Based on our results, the re-activated expression of GFP protein in the stable clone producing DDB2Wt demonstrated that DNA lesions are removed from transfected irradiated plasmidic DNA and, therefore, the transcription process is restored. It is known from the literature, that HCR assay, when performed after UV damage, measures the ability of the host cells to complete NER [15]. Our results demonstrated that this capability is influenced by DDB2-PCNA interaction; in fact, the cells expressing DDB2PCNA- protein showed a significant reduction of GFP expression, as shown by the low GFP protein level measured by flow cytometry. By this experimental approach we demonstrated that both DDB2Wt and DDB2PCNA- proteins may intervene on nude UV-damaged plasmidic DNA inserted in human cells. Importantly, the DDB2PCNA- mutant protein causes a delayed repair, confirming our previously published data obtained in an in vitro model [10]. In addition, our data support that the HCR method can be an efficient tool for investigating the role of NER mutant proteins in DNA repair. One advantage of this technical approach is that only the transfected DNA is damaged, while host cells are not irradiated and, therefore, they own intact cellular synthesis machinery and biochemical processes.

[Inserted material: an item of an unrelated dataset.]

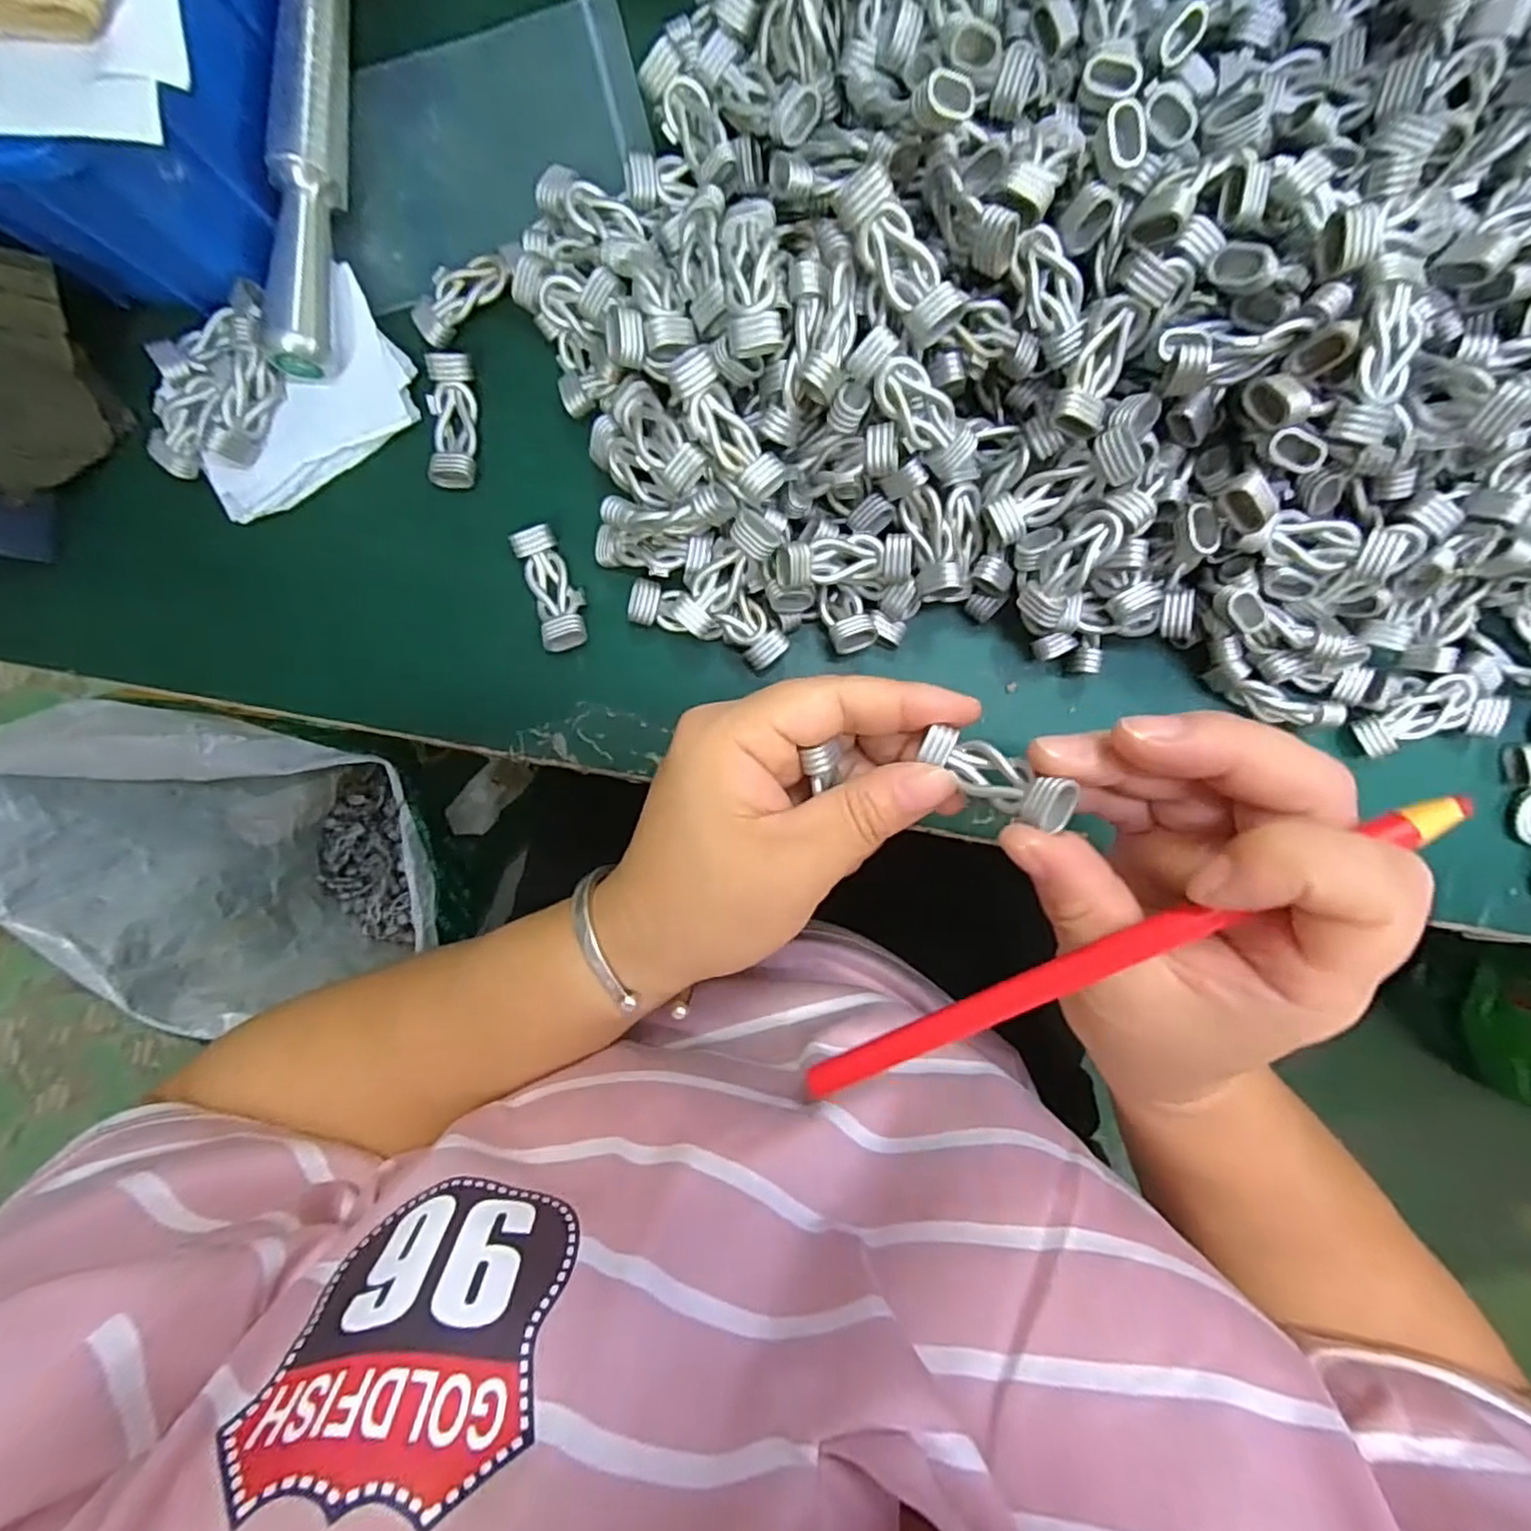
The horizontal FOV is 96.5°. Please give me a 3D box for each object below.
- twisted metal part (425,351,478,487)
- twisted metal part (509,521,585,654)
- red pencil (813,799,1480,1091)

Interestingly, the co-localization between DDB2Wt and RNA Pol II protein, as highlighted by confocal analysis at 30 min after UV irradiation, allows us to confirm the co-presence of these proteins at DNA damaged sites. This finding suggests a putative cooperation in DNA repair processes between TC-NER and GG-NER. Cooperation between other repair pathways have already been reported, as well as functional links between apparently separate signalling pathways converging toward a single global DNA damage response [24, 25]. In the presence of DDB2 mutated protein this cooperation is slower and its co-localization with RNA Pol II at DNA damaged sites appears incomplete even one hour after irradiation, thus suggesting a delay in the repair process.

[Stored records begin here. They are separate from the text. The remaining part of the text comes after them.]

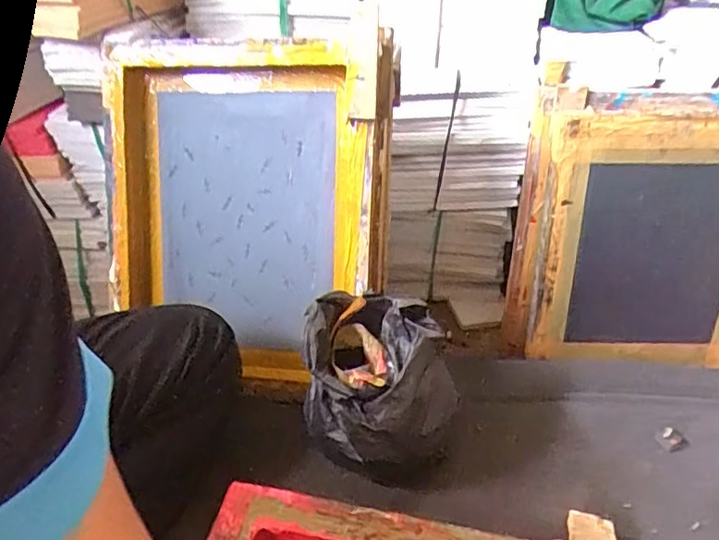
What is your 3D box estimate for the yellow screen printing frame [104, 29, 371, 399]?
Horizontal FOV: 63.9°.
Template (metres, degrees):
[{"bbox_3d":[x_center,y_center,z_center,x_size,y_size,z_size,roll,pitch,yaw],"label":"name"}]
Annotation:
[{"bbox_3d":[-0.159,-0.069,0.762,0.347,0.446,0.062,5,14,10],"label":"yellow screen printing frame"}]

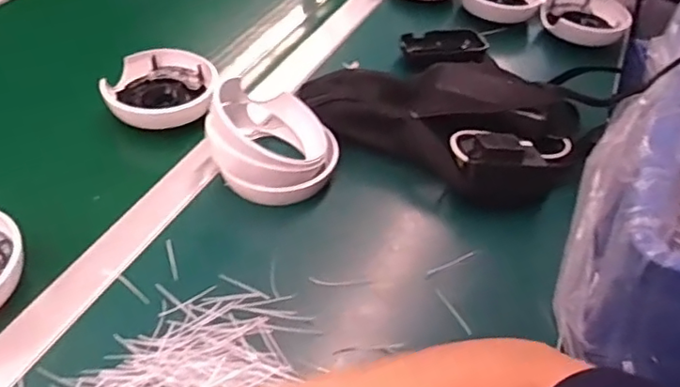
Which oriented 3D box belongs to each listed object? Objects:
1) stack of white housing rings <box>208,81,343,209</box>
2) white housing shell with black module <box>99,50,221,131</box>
[{"bbox_3d":[-0.060,-0.055,0.555,0.114,0.079,0.114,8,45,2],"label":"stack of white housing rings"},{"bbox_3d":[-0.194,-0.113,0.623,0.115,0.037,0.094,-19,50,-22],"label":"white housing shell with black module"}]

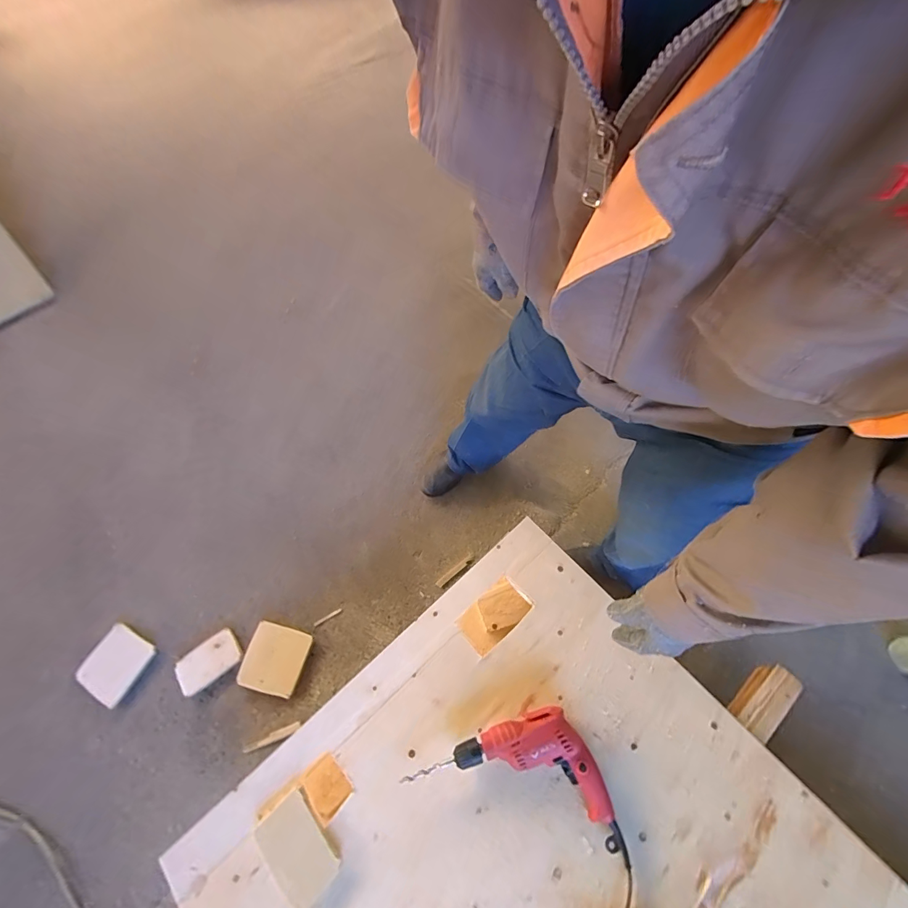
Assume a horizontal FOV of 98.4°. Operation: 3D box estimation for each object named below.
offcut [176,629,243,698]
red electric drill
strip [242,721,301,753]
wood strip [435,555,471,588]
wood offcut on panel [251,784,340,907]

To verify whether this different DNA damage response occurs also in the next phase of the NER and, in particular, in the excision of DNA lesions, DDB2-XPG co-localization was also considered. Although early report indicated that DDB2 is not required for XPG recruitment [26], this does not mean that co-localization may occur thereafter, as suggested by our results with DDB2Wt and further supported by the evidence that loss of DDB2-PCNA interaction determines a delay on the XPG recruitment on DNA lesions. Since XPG-mediated excision of DNA containing the lesions is fundamental for the fast DNA re-synthesis to correct the errors [27], our results suggest that DDB2 may influence not only the recognition, but also the next step of the NER, confirming the results observed in delayed GG-NER process [9, 10].

Conclusions

In conclusion, this work reports two new findings. First, the HCR data allowed highlighting the importance of the DDB2-PCNA interaction to complete correctly NER process. The second result is that HCR approach is useful to study how mutations in NER proteins may influence genome stability.